Task details:
Which lines in the entries below contain the string "WILLIAM"? Show each of them in full.

Stored data entries
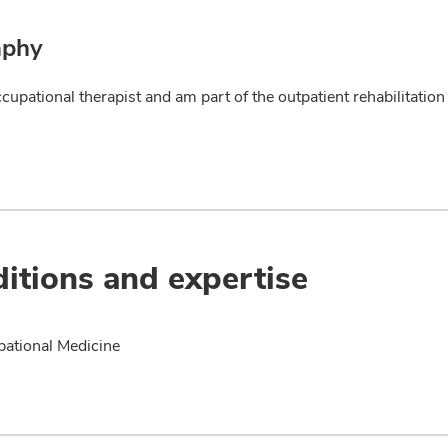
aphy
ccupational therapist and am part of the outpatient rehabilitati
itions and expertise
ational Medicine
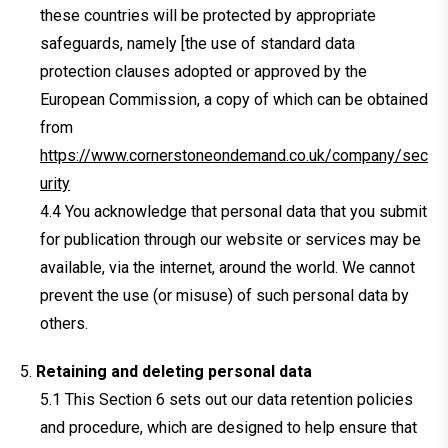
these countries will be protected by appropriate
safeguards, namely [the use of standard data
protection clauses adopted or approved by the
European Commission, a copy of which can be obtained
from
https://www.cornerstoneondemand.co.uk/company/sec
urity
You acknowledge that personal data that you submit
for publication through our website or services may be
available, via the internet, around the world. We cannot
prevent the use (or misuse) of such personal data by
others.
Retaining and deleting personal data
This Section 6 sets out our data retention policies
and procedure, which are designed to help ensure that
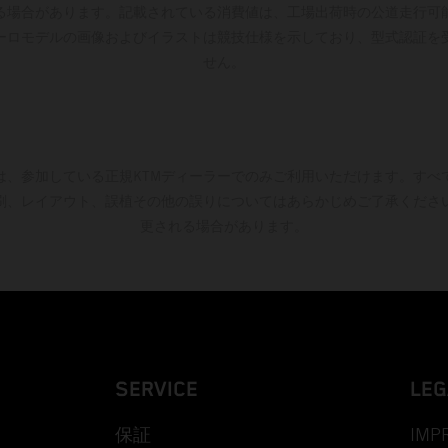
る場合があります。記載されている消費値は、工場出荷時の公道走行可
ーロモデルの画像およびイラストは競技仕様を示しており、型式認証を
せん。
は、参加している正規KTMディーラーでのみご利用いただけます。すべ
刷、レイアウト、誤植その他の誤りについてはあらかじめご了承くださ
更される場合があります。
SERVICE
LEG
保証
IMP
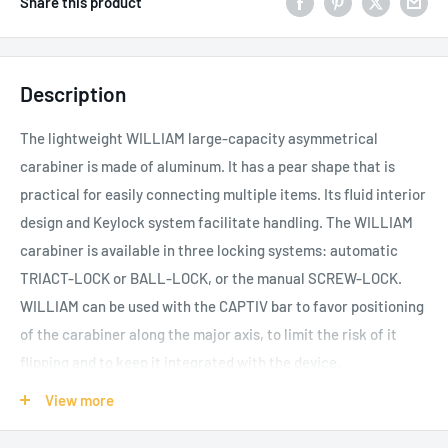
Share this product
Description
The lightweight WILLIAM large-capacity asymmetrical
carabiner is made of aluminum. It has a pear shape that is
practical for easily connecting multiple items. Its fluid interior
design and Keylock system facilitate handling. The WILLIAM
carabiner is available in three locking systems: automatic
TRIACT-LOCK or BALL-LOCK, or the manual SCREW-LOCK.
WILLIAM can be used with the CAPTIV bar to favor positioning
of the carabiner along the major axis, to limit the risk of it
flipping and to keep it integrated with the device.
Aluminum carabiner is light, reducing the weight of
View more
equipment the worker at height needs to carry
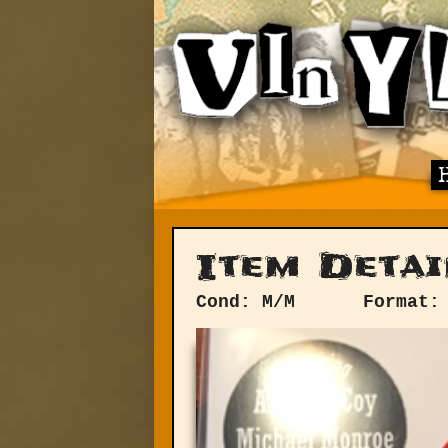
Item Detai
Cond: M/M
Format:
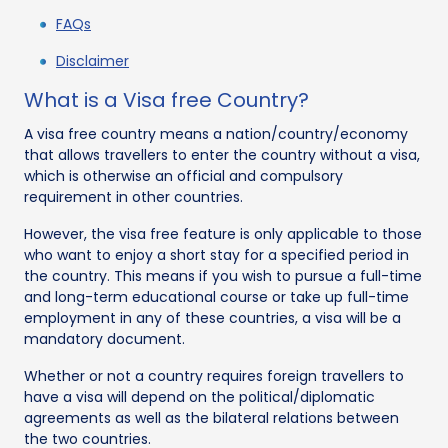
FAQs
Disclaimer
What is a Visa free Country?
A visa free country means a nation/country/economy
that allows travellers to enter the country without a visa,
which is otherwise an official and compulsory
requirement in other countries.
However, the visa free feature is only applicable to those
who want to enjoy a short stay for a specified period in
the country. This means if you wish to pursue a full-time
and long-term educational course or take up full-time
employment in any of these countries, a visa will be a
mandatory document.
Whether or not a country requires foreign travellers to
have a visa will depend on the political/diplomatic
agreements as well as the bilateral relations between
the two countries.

Result of this task:
The lightweight WILLIAM large-capacity asymmetrical
design and Keylock system facilitate handling. The WILLIAM
WILLIAM can be used with the CAPTIV bar to favor positioning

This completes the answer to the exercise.